Copies of all lines that contain "SNAP" are needed; take them from the data below.

→ **Input material**:
********

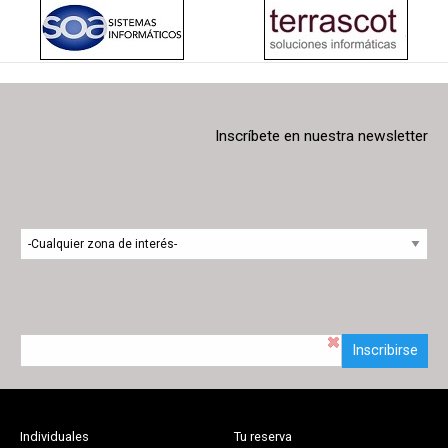
Inscríbete en nuestra newsletter
Inscribirse
Individuales
Tu reserva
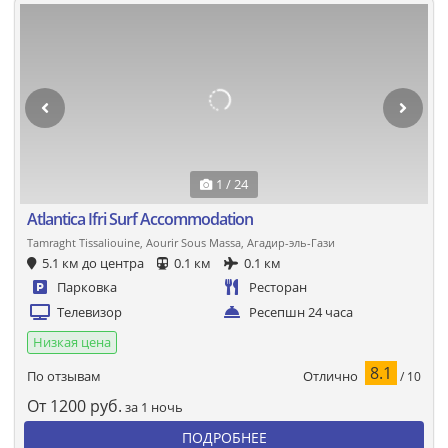
1 / 24
Atlantica Ifri Surf Accommodation
Tamraght Tissaliouine, Aourir Sous Massa, Агадир-эль-Гази
5.1 км до центра
0.1 км
0.1 км
Парковка
Ресторан
Телевизор
Ресепшн 24 часа
Низкая цена
8.1
Отлично
По отзывам
/ 10
От
1200
руб.
за 1 ночь
ПОДРОБНЕЕ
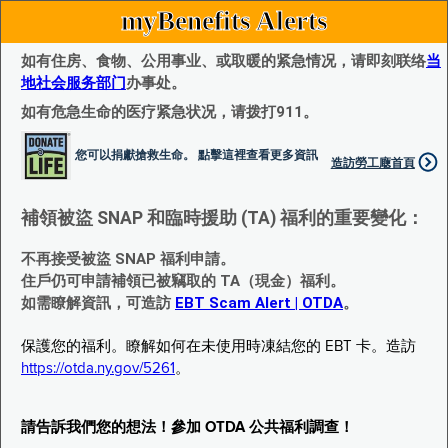
myBenefits Alerts
如有住房、食物、公用事业、或取暖的紧急情况，请即刻联络
当
地社会服务部门
办事处。
如有危急生命的医疗紧急状况，请拨打911。
您可以捐獻搶救生命。 點擊這裡查看更多資訊
造訪勞工廰首頁
補領被盜 SNAP 和臨時援助 (TA) 福利的重要變化：
不再接受被盜 SNAP 福利申請。
住戶仍可申請補領已被竊取的 TA（現金）福利。
如需瞭解資訊，可造訪
EBT Scam Alert | OTDA
。
保護您的福利。瞭解如何在未使用時凍結您的 EBT 卡。造訪
https://otda.ny.gov/5261
。
請告訴我們您的想法！參加 OTDA 公共福利調查！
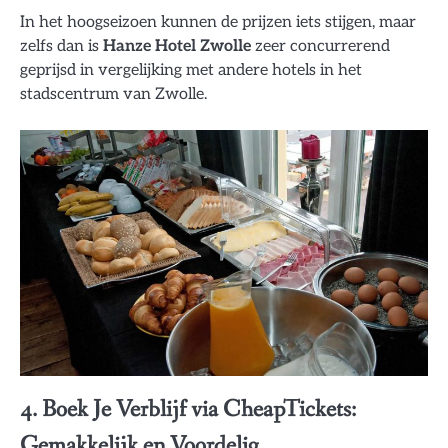
In het hoogseizoen kunnen de prijzen iets stijgen, maar
zelfs dan is
Hanze Hotel Zwolle
zeer concurrerend
geprijsd in vergelijking met andere hotels in het
stadscentrum van Zwolle.
4. Boek Je Verblijf via CheapTickets:
Gemakkelijk en Voordelig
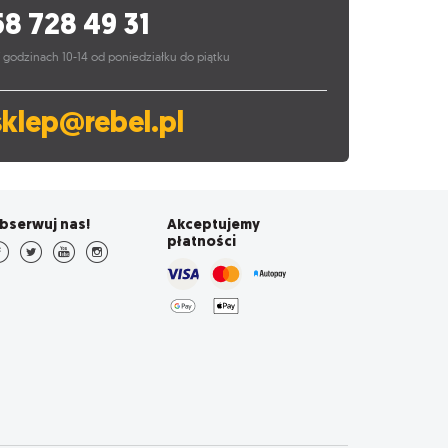
58 728 49 31
 godzinach 10-14 od poniedziałku do piątku
sklep@rebel.pl
bserwuj nas!
Akceptujemy
płatności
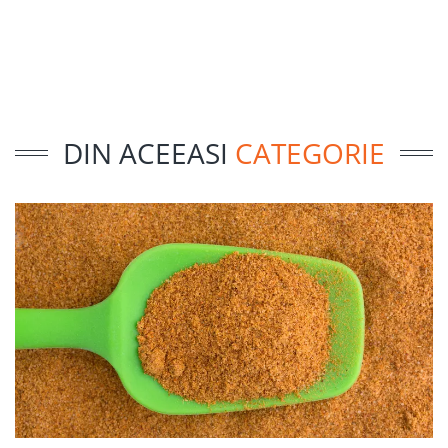
DIN ACEEASI
CATEGORIE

********

→ **Response area**:
補領被盜 SNAP 和臨時援助 (TA) 福利的重要變化：
不再接受被盜 SNAP 福利申請。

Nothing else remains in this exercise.